Tofano. Mi volete dar la mancia che m’avete promesso, se vi avessi...?

Panurgo. Meritaresti un capestro che t’appiccasse, come non ti mancherá!

Tofano. Vi ringrazio della mancia e della buona volontá.

Panurgo. La volontá è conforme al tuo merito.

Tofano. Vi lascio.

Panurgo. Vattene col diavolo!

SCENA VII.

Gerasto, Narticoforo, Panurgo.

Gerasto. Ben, bene, queste cose se danno ad intendere a pari miei? Arpione, Tenente, Graffagnino, pigliate questo, legatelo, bastoneggiatelo ad usanza d’asino.
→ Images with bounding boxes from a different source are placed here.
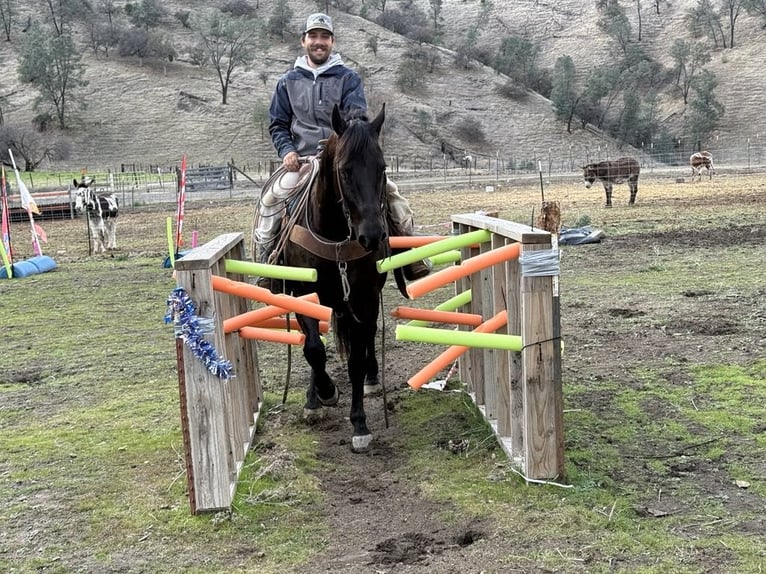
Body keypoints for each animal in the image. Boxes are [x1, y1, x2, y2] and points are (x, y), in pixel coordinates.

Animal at [280, 104, 390, 454]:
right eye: (344, 170)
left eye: (382, 167)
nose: (371, 236)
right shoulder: (304, 295)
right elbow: (314, 349)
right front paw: (323, 395)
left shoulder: (364, 298)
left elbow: (355, 359)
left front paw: (360, 424)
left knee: (367, 340)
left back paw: (372, 378)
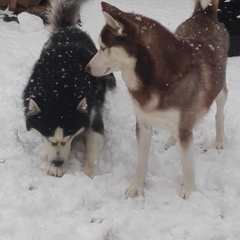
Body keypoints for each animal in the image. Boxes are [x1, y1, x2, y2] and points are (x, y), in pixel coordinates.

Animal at [22, 0, 116, 178]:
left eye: (68, 138)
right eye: (51, 139)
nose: (57, 162)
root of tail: (68, 28)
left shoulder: (92, 114)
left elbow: (95, 138)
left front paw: (89, 170)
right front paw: (53, 167)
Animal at [86, 0, 229, 199]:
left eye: (103, 47)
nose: (86, 68)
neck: (154, 78)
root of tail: (204, 14)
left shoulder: (185, 129)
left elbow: (187, 165)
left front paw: (190, 190)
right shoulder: (143, 123)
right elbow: (141, 161)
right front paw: (137, 186)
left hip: (221, 91)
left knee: (219, 113)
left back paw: (220, 139)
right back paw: (170, 140)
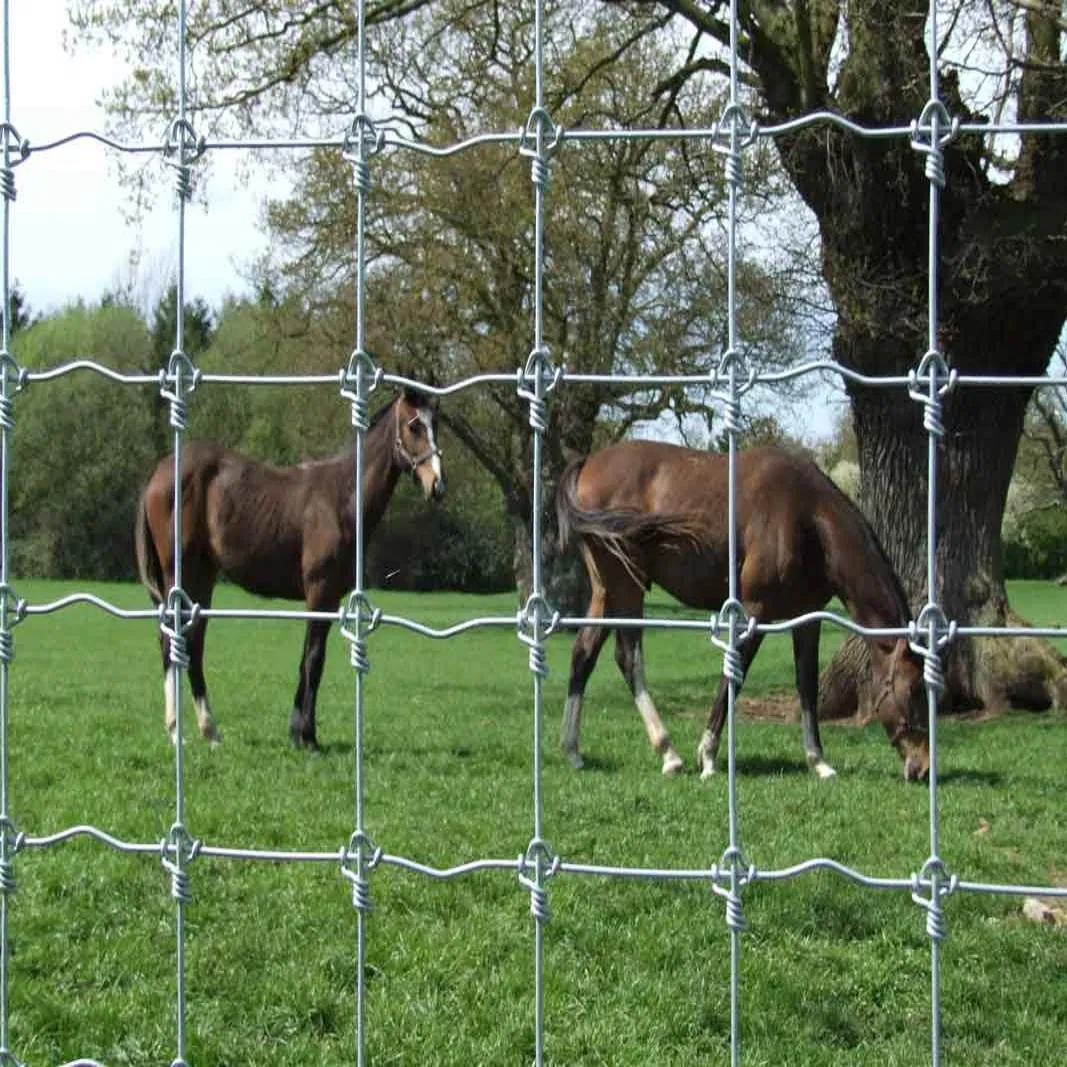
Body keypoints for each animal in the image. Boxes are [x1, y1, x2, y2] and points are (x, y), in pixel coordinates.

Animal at [135, 386, 445, 751]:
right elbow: (313, 660)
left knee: (192, 642)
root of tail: (160, 471)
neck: (343, 497)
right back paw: (175, 731)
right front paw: (306, 735)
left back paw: (209, 731)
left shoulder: (331, 598)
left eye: (435, 425)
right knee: (172, 639)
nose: (437, 485)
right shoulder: (320, 594)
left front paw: (299, 733)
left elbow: (309, 661)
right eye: (414, 426)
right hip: (178, 574)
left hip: (202, 577)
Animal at [555, 440, 930, 782]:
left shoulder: (807, 619)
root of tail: (588, 463)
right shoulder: (755, 611)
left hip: (605, 593)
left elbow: (807, 685)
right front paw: (707, 756)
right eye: (914, 689)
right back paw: (669, 753)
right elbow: (734, 676)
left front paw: (818, 761)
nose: (923, 767)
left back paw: (573, 751)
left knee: (582, 654)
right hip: (627, 587)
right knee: (628, 657)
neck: (808, 517)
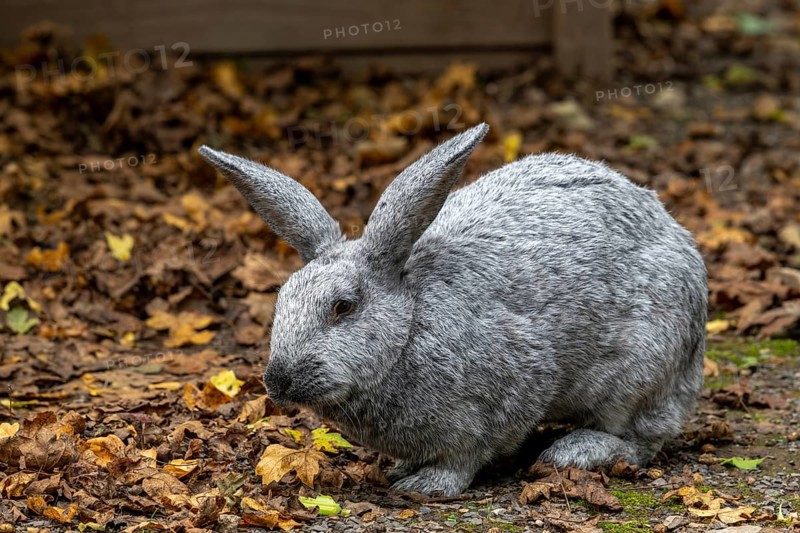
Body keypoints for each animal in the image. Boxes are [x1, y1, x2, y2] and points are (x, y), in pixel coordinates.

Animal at [198, 123, 707, 496]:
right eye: (282, 299)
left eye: (343, 306)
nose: (278, 381)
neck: (409, 325)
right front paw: (401, 471)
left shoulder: (503, 400)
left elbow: (465, 459)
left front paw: (424, 486)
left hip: (640, 370)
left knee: (642, 440)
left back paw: (574, 451)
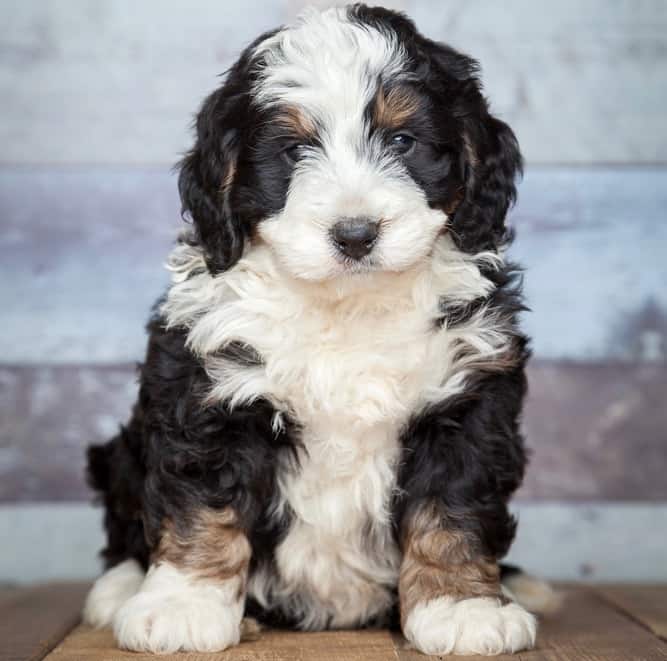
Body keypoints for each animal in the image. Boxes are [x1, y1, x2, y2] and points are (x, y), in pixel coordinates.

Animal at [81, 5, 556, 656]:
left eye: (402, 141)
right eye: (293, 149)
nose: (355, 234)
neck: (345, 306)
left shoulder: (469, 397)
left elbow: (454, 506)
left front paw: (463, 608)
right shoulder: (207, 390)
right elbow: (201, 502)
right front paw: (182, 606)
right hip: (121, 452)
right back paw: (119, 589)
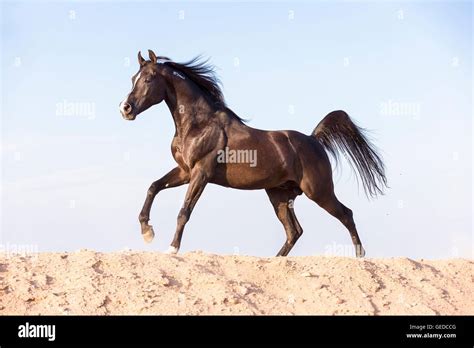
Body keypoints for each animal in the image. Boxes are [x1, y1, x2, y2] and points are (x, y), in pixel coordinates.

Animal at [118, 49, 386, 256]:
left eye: (149, 78)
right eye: (133, 78)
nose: (125, 108)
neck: (199, 124)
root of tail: (313, 139)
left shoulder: (200, 173)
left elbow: (184, 211)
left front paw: (171, 249)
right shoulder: (184, 171)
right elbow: (153, 187)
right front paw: (147, 232)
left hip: (319, 191)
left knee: (346, 214)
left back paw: (359, 256)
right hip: (279, 195)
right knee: (294, 231)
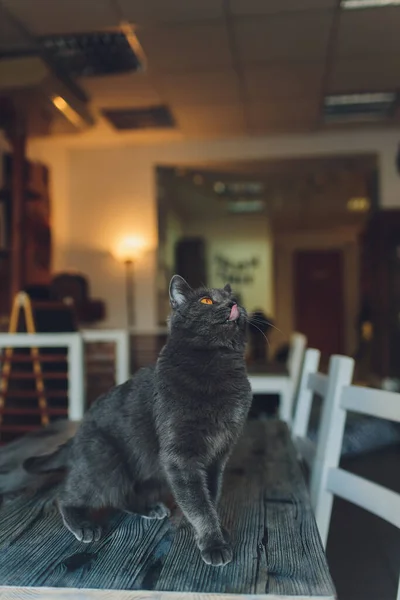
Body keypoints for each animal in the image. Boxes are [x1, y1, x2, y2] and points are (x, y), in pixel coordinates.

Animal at [24, 276, 250, 568]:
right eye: (206, 300)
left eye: (235, 299)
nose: (233, 304)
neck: (217, 365)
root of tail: (77, 436)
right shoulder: (180, 457)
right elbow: (198, 504)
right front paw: (213, 543)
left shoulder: (218, 455)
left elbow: (212, 494)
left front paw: (218, 531)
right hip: (106, 463)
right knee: (67, 495)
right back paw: (84, 524)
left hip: (146, 469)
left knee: (124, 495)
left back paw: (149, 508)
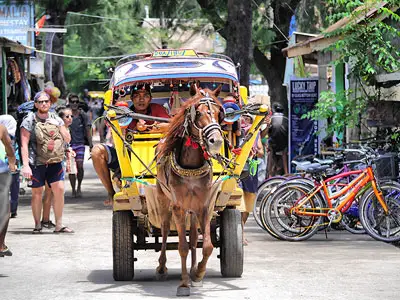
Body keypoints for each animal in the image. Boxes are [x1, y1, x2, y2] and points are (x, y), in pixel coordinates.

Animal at [155, 85, 225, 296]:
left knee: (194, 237)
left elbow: (207, 246)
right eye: (198, 113)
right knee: (164, 228)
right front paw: (184, 283)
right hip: (164, 199)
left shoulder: (204, 206)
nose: (216, 141)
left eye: (218, 113)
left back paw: (193, 269)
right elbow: (182, 247)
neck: (191, 165)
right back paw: (161, 267)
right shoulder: (178, 207)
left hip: (192, 209)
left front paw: (198, 274)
Narticoforo. Vi veggio, Gerasto, in gran travagli con costui.

Gerasto. Sappi, Narticoforo caro, che son stato tutto oggi aggirato per cagion di costui, il quale è stato fonte, origine e principio d’ogni garbuglio e d’ogni male.

Narticoforo. Ben, come si sta galante uomo?

Panurgo. Si sta in piedi.

Narticoforo. Sei o non sei tu? sei uno o sei alcuno?

Panurgo. Io non son io né mi curo esser io, né vorrei che alcuno fusse me.

Gerasto. Mira che faccia di avorio! mira che volto!

Panurgo. Mi par che con questo volto possa star dinanzi ad ogni grande uomo.